Exercício 10 — Produza você mesmo: O professor pede para o aluno criar uma charge usando linguagem mista. A cobrança aqui vai além da classificação. O aluno precisa demonstrar que entende como o texto e a imagem se relacionam. A charge que só tem fala e o desenho é mera ilustração não atende ao que se espera. A charge eficaz faz o desenho comentar o texto ou o texto subverter o desenho. O aluno que entrega algo básico merece meia nota. O que realmente importa é a interdependência entre os dois códigos. Um erro recorrente que eu vejo em correções: o aluno classifica qualquer situação com imagem como "não verbal" automaticamente, sem analisar se há texto integrado. Isso é um vício perigoso. Se houver palavras estruturantes na composição — como legenda, balão de fala, placa com texto — a classificação muda. Sempre analise a presença de palavras antes de decidir.

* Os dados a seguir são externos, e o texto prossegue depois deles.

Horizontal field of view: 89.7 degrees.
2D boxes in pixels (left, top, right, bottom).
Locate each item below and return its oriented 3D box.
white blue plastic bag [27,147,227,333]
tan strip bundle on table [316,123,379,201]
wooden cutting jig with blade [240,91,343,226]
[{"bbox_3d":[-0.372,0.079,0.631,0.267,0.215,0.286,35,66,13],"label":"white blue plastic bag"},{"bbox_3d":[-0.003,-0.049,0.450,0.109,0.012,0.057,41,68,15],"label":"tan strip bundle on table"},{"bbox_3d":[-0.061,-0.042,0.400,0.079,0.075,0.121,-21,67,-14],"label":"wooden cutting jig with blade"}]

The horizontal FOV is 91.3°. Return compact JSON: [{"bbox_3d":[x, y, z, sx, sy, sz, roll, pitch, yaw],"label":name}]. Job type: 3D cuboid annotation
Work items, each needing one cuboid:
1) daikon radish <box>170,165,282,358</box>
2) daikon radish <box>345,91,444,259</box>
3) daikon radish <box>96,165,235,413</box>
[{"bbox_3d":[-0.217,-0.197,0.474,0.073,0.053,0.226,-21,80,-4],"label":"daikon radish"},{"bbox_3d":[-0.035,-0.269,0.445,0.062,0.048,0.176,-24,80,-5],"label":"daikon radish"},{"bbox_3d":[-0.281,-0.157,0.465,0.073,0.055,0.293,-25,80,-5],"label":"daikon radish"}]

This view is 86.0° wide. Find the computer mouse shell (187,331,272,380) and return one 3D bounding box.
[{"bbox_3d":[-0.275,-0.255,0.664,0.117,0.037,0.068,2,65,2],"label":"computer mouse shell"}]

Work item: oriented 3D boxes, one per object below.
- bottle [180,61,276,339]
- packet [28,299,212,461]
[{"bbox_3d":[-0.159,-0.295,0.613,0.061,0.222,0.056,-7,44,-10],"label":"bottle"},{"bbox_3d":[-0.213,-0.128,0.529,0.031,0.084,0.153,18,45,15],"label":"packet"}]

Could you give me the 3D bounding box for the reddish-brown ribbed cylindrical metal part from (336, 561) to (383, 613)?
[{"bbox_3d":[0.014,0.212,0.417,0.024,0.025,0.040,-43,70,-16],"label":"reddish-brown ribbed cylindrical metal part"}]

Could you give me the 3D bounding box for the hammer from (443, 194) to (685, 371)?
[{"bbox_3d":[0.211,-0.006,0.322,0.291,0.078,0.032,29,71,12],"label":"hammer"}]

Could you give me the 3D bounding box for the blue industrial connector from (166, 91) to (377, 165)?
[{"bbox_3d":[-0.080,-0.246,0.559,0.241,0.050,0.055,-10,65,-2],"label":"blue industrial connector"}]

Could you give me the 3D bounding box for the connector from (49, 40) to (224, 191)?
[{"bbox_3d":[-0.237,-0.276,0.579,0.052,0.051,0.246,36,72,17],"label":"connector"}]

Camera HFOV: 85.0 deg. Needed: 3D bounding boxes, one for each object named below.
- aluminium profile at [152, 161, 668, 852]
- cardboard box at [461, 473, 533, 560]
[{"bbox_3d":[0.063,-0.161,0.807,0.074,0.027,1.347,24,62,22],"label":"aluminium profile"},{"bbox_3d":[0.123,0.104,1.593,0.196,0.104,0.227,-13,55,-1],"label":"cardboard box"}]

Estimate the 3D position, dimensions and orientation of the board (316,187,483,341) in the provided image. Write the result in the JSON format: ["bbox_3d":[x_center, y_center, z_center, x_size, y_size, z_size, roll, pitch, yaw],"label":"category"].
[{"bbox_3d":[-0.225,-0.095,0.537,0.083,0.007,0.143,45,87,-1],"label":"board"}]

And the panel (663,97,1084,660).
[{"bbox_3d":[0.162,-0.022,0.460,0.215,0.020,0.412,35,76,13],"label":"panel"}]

Outra limitação desses exercícios convencionais é que eles raramente cobram aspectos contemporâneos como emojis, memes e gírias visuais de redes sociais. Esses sim são linguagem não verbal pura no dia a dia dos alunos, e muitos professores simplesmente ignoram. Se seu material didático não aborda isso, complementem com uma análise de como um emoji de carrega um significado que varia conforme o contexto cultural do usuário. Isso não está nos livros, mas cai em avaliações mais exigentes. O formato ideal para praticar é este: pegue uma imagem, identifique todos os elementos verbais e não verbais presentes, depois escreva uma frase explicando como eles se relacionam. Faça isso diariamente durante duas semanas e você notará que os exercícios de prova perdem o caráter de pegadinha e viram questão de leitura atenta. O tempo gasto com esse treino compensa muito na hora da avaliação, geralmente reduzindo o tempo de resolução das questões discursivas pela metade.
Se quiser materiais prontos para imprimir, o portal do governo federal disponibiliza cadernos de Língua Portuguesa do 6º ano com exercícios similares de graça. A SEESP e a Nova Escola também publicam listas que seguem essa mesma linha. O importante é não treinar só a classificação mecânica, mas a capacidade de explicar a função de cada elemento comunicativo. Isso que diferencia quem sabe decoreba de quem realmente domina o conteúdo.